» WORK INSTRUCTION A:
Reproduce, line for line, the part of the saved entries that opens with the line containing "<h3>Languages Used: </h3>" and closes with the last line of the saved entries.

Thursday, 27 September 2018

18th Sunday after Pentecost 23 Sep 2018 Sermon


18th Sunday after Pentecost 23.9.18 Purpose of Amendment

The man healed in today’s Gospel was lying on a stretcher, a good place from which to reflect on what is really important in life.

Our Lord knew where to go first as far as providing help. He started with the man’s sins. Most people would have started with the physical sickness.

We can see ourselves ‘on a stretcher’ as far as coming into the Lord’s presence. We may be physically well, but if we are still sinning we are laid low until we receive the Lord’s forgiveness.

We receive this forgiveness primarily in the Sacrament of Penance. We are healed spiritually, though we realize there is much more to be done.

Can we achieve a sinless life?

We have the saints to inspire us, especially Our Lady. In her we find perfect harmony with the will of God, every desire in the right place and the right amount.

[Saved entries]
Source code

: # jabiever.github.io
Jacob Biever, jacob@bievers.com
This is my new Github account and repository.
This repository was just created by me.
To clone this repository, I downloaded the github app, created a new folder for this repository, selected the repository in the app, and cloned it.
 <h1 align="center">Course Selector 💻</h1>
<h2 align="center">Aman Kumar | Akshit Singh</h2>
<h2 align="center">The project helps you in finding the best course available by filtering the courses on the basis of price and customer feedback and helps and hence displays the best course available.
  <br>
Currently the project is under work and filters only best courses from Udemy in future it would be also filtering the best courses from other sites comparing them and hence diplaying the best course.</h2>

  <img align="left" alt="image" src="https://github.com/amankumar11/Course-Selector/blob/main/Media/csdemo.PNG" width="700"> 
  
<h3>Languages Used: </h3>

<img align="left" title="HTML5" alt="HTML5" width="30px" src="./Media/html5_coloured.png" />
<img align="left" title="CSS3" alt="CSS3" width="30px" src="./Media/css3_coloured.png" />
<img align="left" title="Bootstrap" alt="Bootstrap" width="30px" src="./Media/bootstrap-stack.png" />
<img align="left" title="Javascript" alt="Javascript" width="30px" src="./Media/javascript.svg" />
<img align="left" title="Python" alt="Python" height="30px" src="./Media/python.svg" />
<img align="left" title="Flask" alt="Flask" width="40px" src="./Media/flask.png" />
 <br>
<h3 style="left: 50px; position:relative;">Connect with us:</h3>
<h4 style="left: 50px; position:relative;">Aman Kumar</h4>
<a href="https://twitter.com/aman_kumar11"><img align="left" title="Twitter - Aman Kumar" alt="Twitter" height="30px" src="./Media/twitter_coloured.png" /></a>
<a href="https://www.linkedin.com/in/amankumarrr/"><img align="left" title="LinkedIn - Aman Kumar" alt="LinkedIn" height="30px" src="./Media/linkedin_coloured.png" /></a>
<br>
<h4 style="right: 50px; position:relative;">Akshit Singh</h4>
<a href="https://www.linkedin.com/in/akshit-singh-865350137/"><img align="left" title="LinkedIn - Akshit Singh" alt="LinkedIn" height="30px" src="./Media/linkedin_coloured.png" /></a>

» WORK INSTRUCTION B:
List every calendar date in the sermon that includes both a day of the month and a year, in the form each takes in the text.

» EXERCISE OUTPUT A:
<h3>Languages Used: </h3>

<img align="left" title="HTML5" alt="HTML5" width="30px" src="./Media/html5_coloured.png" />
<img align="left" title="CSS3" alt="CSS3" width="30px" src="./Media/css3_coloured.png" />
<img align="left" title="Bootstrap" alt="Bootstrap" width="30px" src="./Media/bootstrap-stack.png" />
<img align="left" title="Javascript" alt="Javascript" width="30px" src="./Media/javascript.svg" />
<img align="left" title="Python" alt="Python" height="30px" src="./Media/python.svg" />
<img align="left" title="Flask" alt="Flask" width="40px" src="./Media/flask.png" />
 <br>
<h3 style="left: 50px; position:relative;">Connect with us:</h3>
<h4 style="left: 50px; position:relative;">Aman Kumar</h4>
<a href="https://twitter.com/aman_kumar11"><img align="left" title="Twitter - Aman Kumar" alt="Twitter" height="30px" src="./Media/twitter_coloured.png" /></a>
<a href="https://www.linkedin.com/in/amankumarrr/"><img align="left" title="LinkedIn - Aman Kumar" alt="LinkedIn" height="30px" src="./Media/linkedin_coloured.png" /></a>
<br>
<h4 style="right: 50px; position:relative;">Akshit Singh</h4>
<a href="https://www.linkedin.com/in/akshit-singh-865350137/"><img align="left" title="LinkedIn - Akshit Singh" alt="LinkedIn" height="30px" src="./Media/linkedin_coloured.png" /></a>

» EXERCISE OUTPUT B:
Thursday, 27 September 2018
23 Sep 2018
23.9.18